Rate Limiter Policy
The rate limiter policy controls how many requests can be made within a time window, protecting downstream services from being overwhelmed.
Algorithms
| Algorithm | Description |
|---|---|
TokenBucket | A bucket fills with tokens over time; each request consumes one token |
SlidingWindow | Counts requests in a sliding time window |
Token Bucket
var policy = ResiliencePolicy.Create()
.RateLimiter(opts =>
{
opts.Algorithm = RateLimiterAlgorithm.TokenBucket;
opts.BucketCapacity = 100; // max burst
opts.TokensPerInterval = 10; // replenishment rate
opts.ReplenishmentInterval = TimeSpan.FromSeconds(1); // every second
})
.Build();
Shorthand (uses token bucket with defaults):
var policy = ResiliencePolicy.Create()
.RateLimiter(bucketCapacity: 100)
.Build();
Token Bucket Behavior
- Starts full (100 tokens)
- Each request consumes 1 token
- Every second, 10 tokens are added (up to 100 max)

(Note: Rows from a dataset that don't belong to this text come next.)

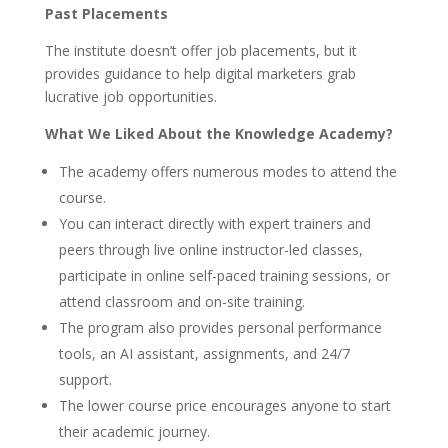
Past Placements
The institute doesn’t offer job placements, but it
provides guidance to help digital marketers grab
lucrative job opportunities.
What We Liked About the Knowledge Academy?
The academy offers numerous modes to attend the
course.
You can interact directly with expert trainers and
peers through live online instructor-led classes,
participate in online self-paced training sessions,
or
attend classroom and on-site training.
The program also provides personal performance
tools, an AI assistant, assignments, and 24/7
support.
The lower course price encourages anyone to start
their academic journey.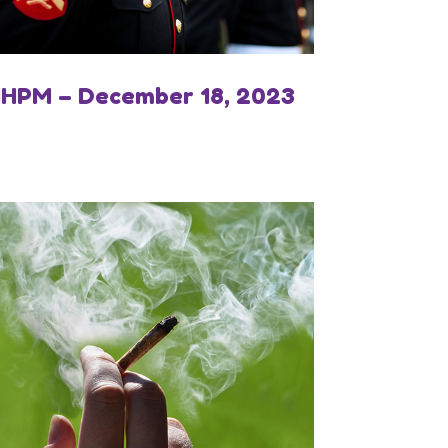
IHPM – December 18, 2023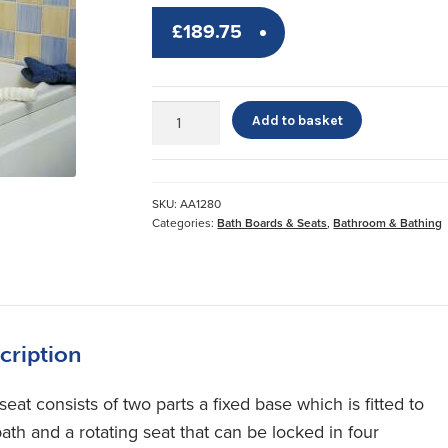
£
189.75
Swivel
Add to basket
Bather™
quantity
SKU:
AA1280
Categories:
Bath Boards & Seats
,
Bathroom & Bathing
cription
seat consists of two parts a fixed base which is fitted to
ath and a rotating seat that can be locked in four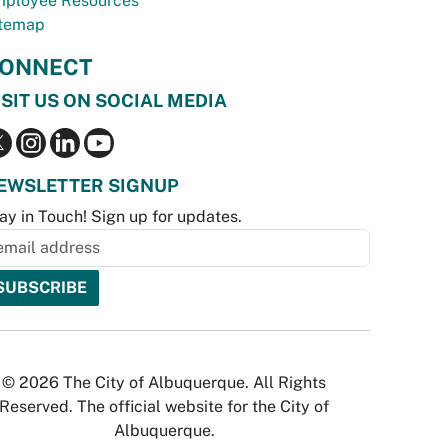
ployee Resources
temap
ONNECT
ISIT US ON SOCIAL MEDIA
EWSLETTER SIGNUP
ay in Touch! Sign up for updates.
© 2026 The City of Albuquerque. All Rights
Reserved. The official website for the City of
Albuquerque.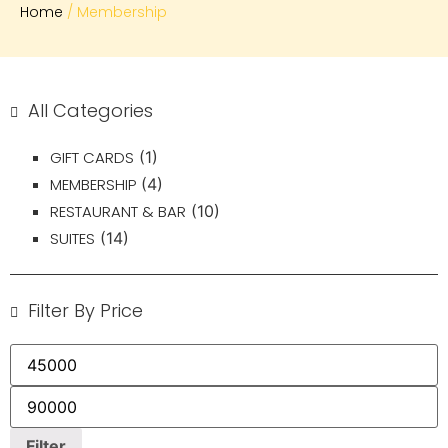
Home
/ Membership
All Categories
GIFT CARDS
(1)
MEMBERSHIP
(4)
RESTAURANT & BAR
(10)
SUITES
(14)
Filter By Price
Filter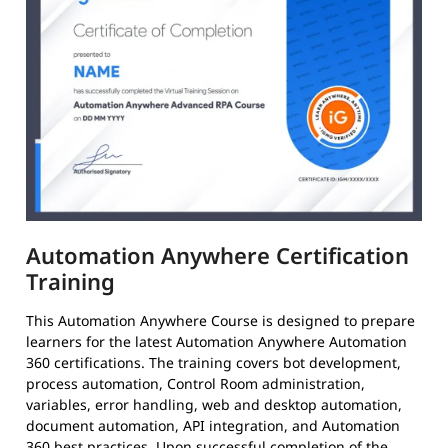
Automation Anywhere Certification
Training
This Automation Anywhere Course is designed to prepare
learners for the latest Automation Anywhere Automation
360 certifications. The training covers bot development,
process automation, Control Room administration,
variables, error handling, web and desktop automation,
document automation, API integration, and Automation
360 best practices. Upon successful completion of the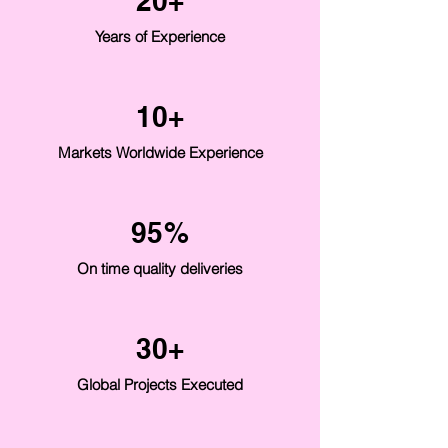
20+
Years of Experience
10+
Markets Worldwide Experience
95%
On time quality deliveries
30+
Global Projects Executed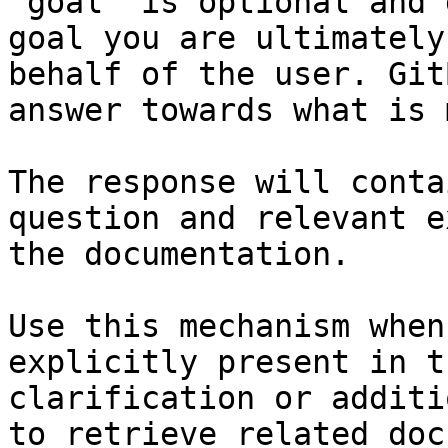
`goal` is optional and 
goal you are ultimately
behalf of the user. Git
answer towards what is 
The response will conta
question and relevant e
the documentation.

Use this mechanism when
explicitly present in t
clarification or additi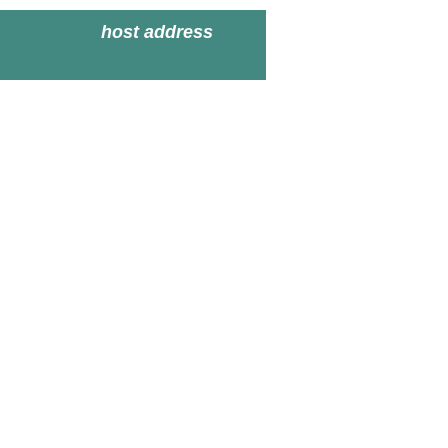
host address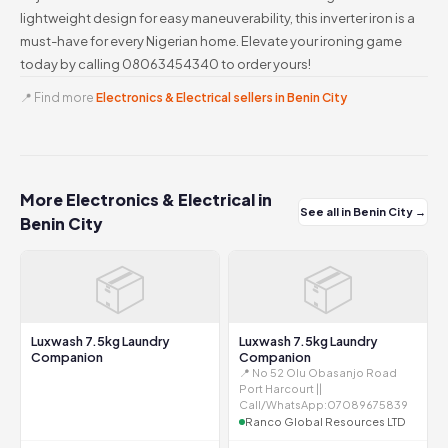
lightweight design for easy maneuverability, this inverter iron is a
must-have for every Nigerian home. Elevate your ironing game
today by calling 08063454340 to order yours!
📍 Find more
Electronics & Electrical sellers in Benin City
More Electronics & Electrical in
See all in Benin City →
Benin City
📦
📦
Luxwash 7.5kg Laundry
Luxwash 7.5kg Laundry
Companion
Companion
📍 No 52 Olu Obasanjo Road
Port Harcourt ||
Call/WhatsApp:07089675839
Ranco Global Resources LTD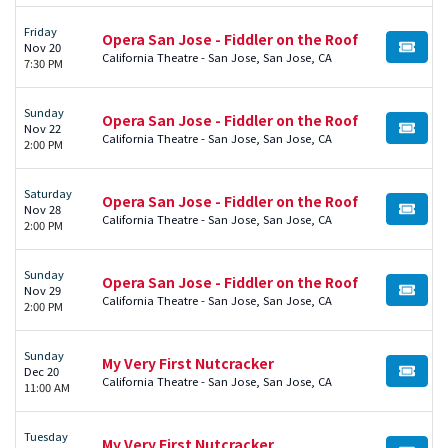
Friday
Opera San Jose - Fiddler on the Roof
Nov 20
BUY TI
California Theatre - San Jose, San Jose, CA
7:30 PM
Sunday
Opera San Jose - Fiddler on the Roof
Nov 22
BUY TI
California Theatre - San Jose, San Jose, CA
2:00 PM
Saturday
Opera San Jose - Fiddler on the Roof
Nov 28
BUY TI
California Theatre - San Jose, San Jose, CA
2:00 PM
Sunday
Opera San Jose - Fiddler on the Roof
Nov 29
BUY TI
California Theatre - San Jose, San Jose, CA
2:00 PM
Sunday
My Very First Nutcracker
Dec 20
BUY TI
California Theatre - San Jose, San Jose, CA
11:00 AM
Tuesday
My Very First Nutcracker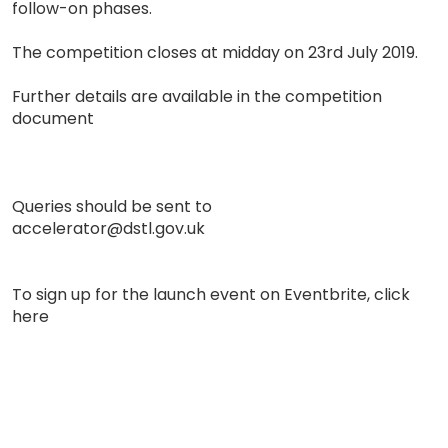
follow-on phases.
The competition closes at midday on 23rd July 2019.
Further details are available in the competition
document
Queries should be sent to
accelerator@dstl.gov.uk
To sign up for the launch event on Eventbrite, click
here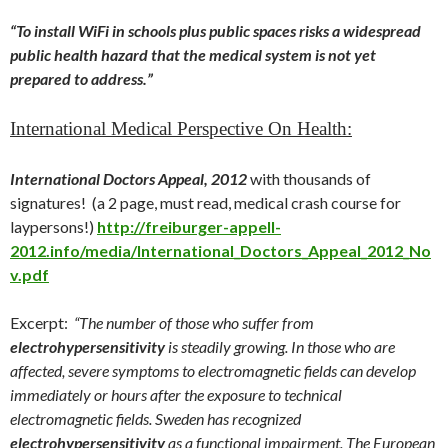
“To install WiFi in schools plus public spaces risks a widespread
public health hazard that the medical system is not yet
prepared to address.”
International Medical Perspective On Health:
International Doctors Appeal, 2012
with thousands of
signatures! (a 2 page, must read, medical crash course for
laypersons!)
http://freiburger-appell-
2012.info/media/International_Doctors_Appeal_2012_No
v.pdf
Excerpt:
“The number of those who suffer from
electrohypersensitivity
is steadily growing. In those who are
affected, severe symptoms to electromagnetic fields can develop
immediately or hours after the exposure to technical
electromagnetic fields. Sweden has recognized
electrohypersensitivity
as a functional impairment. The European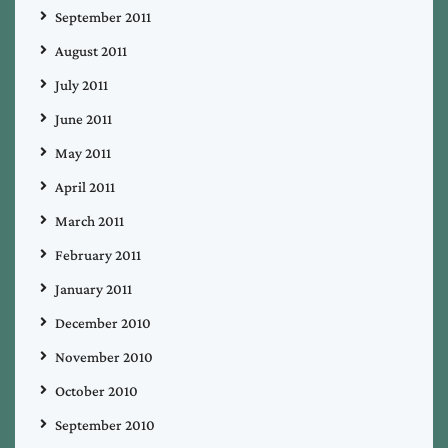
September 2011
August 2011
July 2011
June 2011
May 2011
April 2011
March 2011
February 2011
January 2011
December 2010
November 2010
October 2010
September 2010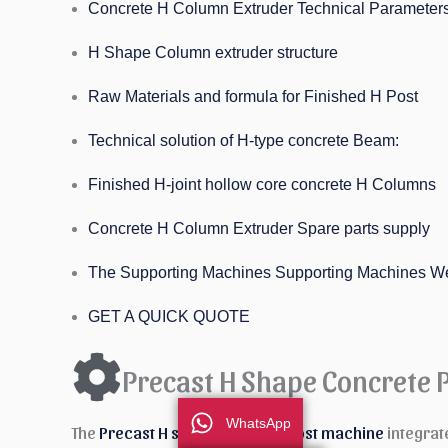
Concrete H Column Extruder Technical Parameter
H Shape Column extruder structure
Raw Materials and formula for Finished H Post
Technical solution of H-type concrete Beam:
Finished H-joint hollow core concrete H Columns
Concrete H Column Extruder Spare parts supply
The Supporting Machines Supporting Machines W
GET A QUICK QUOTE
Precast H Shape Concrete 
WhatsApp
The
Precast H shape Concrete Post machine
integrat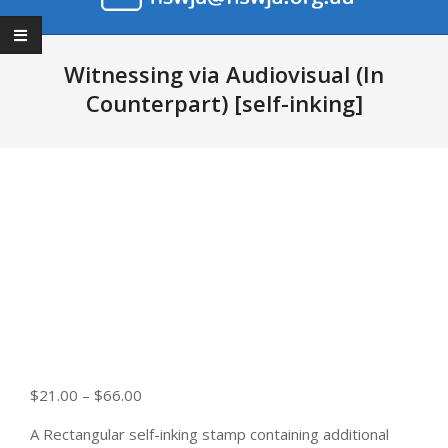
Primary
Navigation
Witnessing via Audiovisual (In
Menu
Counterpart) [self-inking]
Price
$
21.00
–
$
66.00
range:
A Rectangular self-inking stamp containing additional
$21.00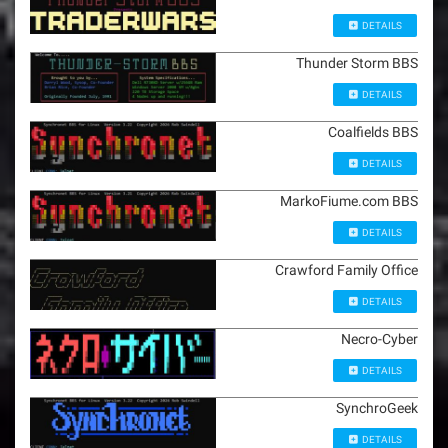
DETAILS
Thunder Storm BBS
DETAILS
Coalfields BBS
DETAILS
MarkoFiume.com BBS
DETAILS
Crawford Family Office
DETAILS
Necro-Cyber
DETAILS
SynchroGeek
DETAILS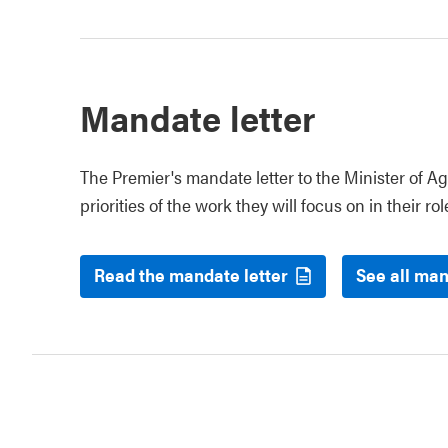
Mandate letter
The Premier's mandate letter to the Minister of Ag
priorities of the work they will focus on in their rol
Read the mandate letter
See all man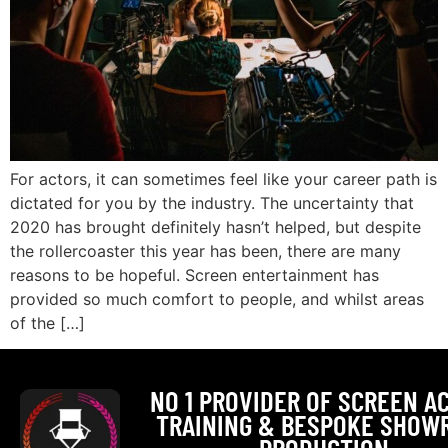
For actors, it can sometimes feel like your career path is
dictated for you by the industry. The uncertainty that
2020 has brought definitely hasn’t helped, but despite
the rollercoaster this year has been, there are many
reasons to be hopeful. Screen entertainment has
provided so much comfort to people, and whilst areas
of the […]
NO 1 PROVIDER OF SCREEN A
TRAINING & BESPOKE SHOW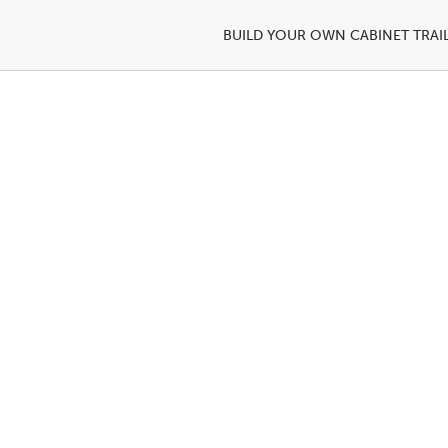
BUILD YOUR OWN CABINET TRAI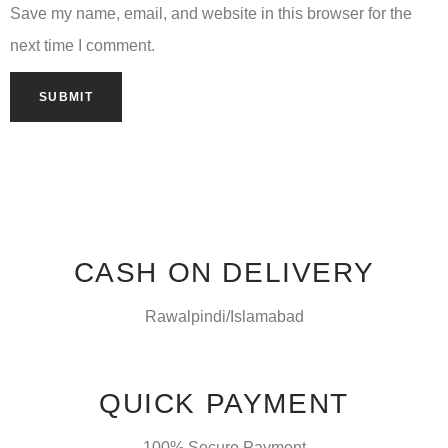
Save my name, email, and website in this browser for the
next time I comment.
CASH ON DELIVERY
Rawalpindi/Islamabad
QUICK PAYMENT
100% Secure Payment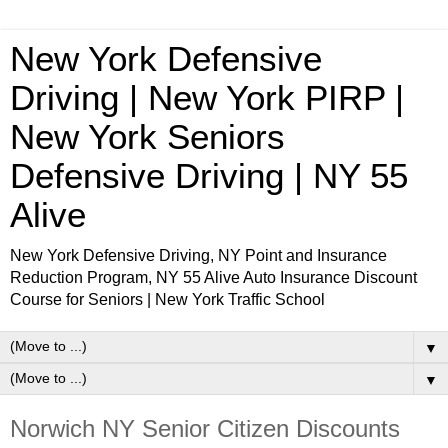
New York Defensive
Driving | New York PIRP |
New York Seniors
Defensive Driving | NY 55
Alive
New York Defensive Driving, NY Point and Insurance
Reduction Program, NY 55 Alive Auto Insurance Discount
Course for Seniors | New York Traffic School
▼
▼
Norwich NY Senior Citizen Discounts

- When bucket is empty → reject
Sliding Window
var policy = ResiliencePolicy.Create()
.RateLimiter(opts =>
{
opts.Algorithm = RateLimiterAlgorithm.SlidingWindow;
opts.PermitLimit = 100; // max requests per window
opts.Window = TimeSpan.FromMinutes(1); // window duration
})
.Build();
Rejection Handling
When the limit is exceeded, a RateLimitExceededException is thrown:
try
{
var result = await policy.ExecuteAsync<string>(async ct =>
await _api.CallAsync(ct));
}
catch (RateLimitExceededException ex)
{
_logger.LogWarning(
"Rate limit exceeded (Algorithm: {Algorithm})",
ex.Algorithm); // "TokenBucket" or "SlidingWindow"
// Return 429 Too Many Requests
return Results.StatusCode(429);
}
OnRejected Callback
.RateLimiter(opts =>
{
opts.Algorithm = RateLimiterAlgorithm.TokenBucket;
opts.BucketCapacity = 50;
opts.OnRejected = context =>
{
_metrics.IncrementRateLimitHit();
return Task.CompletedTask;
};
})
Use Cases
Outbound API Rate Limiting
Respect a third-party API's rate limits:
// GitHub API: 5000 requests/hour
var githubPolicy = ResiliencePolicy.Create()
.RateLimiter(opts =>
{
opts.Algorithm = RateLimiterAlgorithm.SlidingWindow;
opts.PermitLimit = 5000;
opts.Window = TimeSpan.FromHours(1);
})
.Build();
Partitioned Rate Limiting (per user / IP)
By default the rate limiter counts all calls to a command type together. If User A makes 8 requests and User B makes 3, the 11th call fails — regardless of who triggered it.
Use PartitionKeyResolver to give each user their own independent counter:
services.AddResiliencePolicy<LoginCommand>(req =>
ResiliencePolicy.Create()
.RateLimiter(opts =>
{
opts.Algorithm = RateLimiterAlgorithm.SlidingWindow;
opts.PermitLimit = 5;
opts.Window = TimeSpan.FromMinutes(1);
// each email gets its own counter
opts.PartitionKeyResolver = r => ((LoginCommand)r).Email;
})
.Build());
With a resolver set:
- User A reaches their limit → blocked
- User B is unaffected and can still make requests
Partition key examples
// By user ID
opts.PartitionKeyResolver = r => ((MyCommand)r).UserId;
// By IP (when IP is part of the command)
opts.PartitionKeyResolver = r => ((MyCommand)r).ClientIp;
// By tenant
opts.PartitionKeyResolver = r => ((MyCommand)r).TenantId;
PartitionKeyResolver requires the request to be dispatched through ResilienceBehavior (standard Vali-Mediator integration). Each unique key creates an independent RateLimiterState instance managed internally.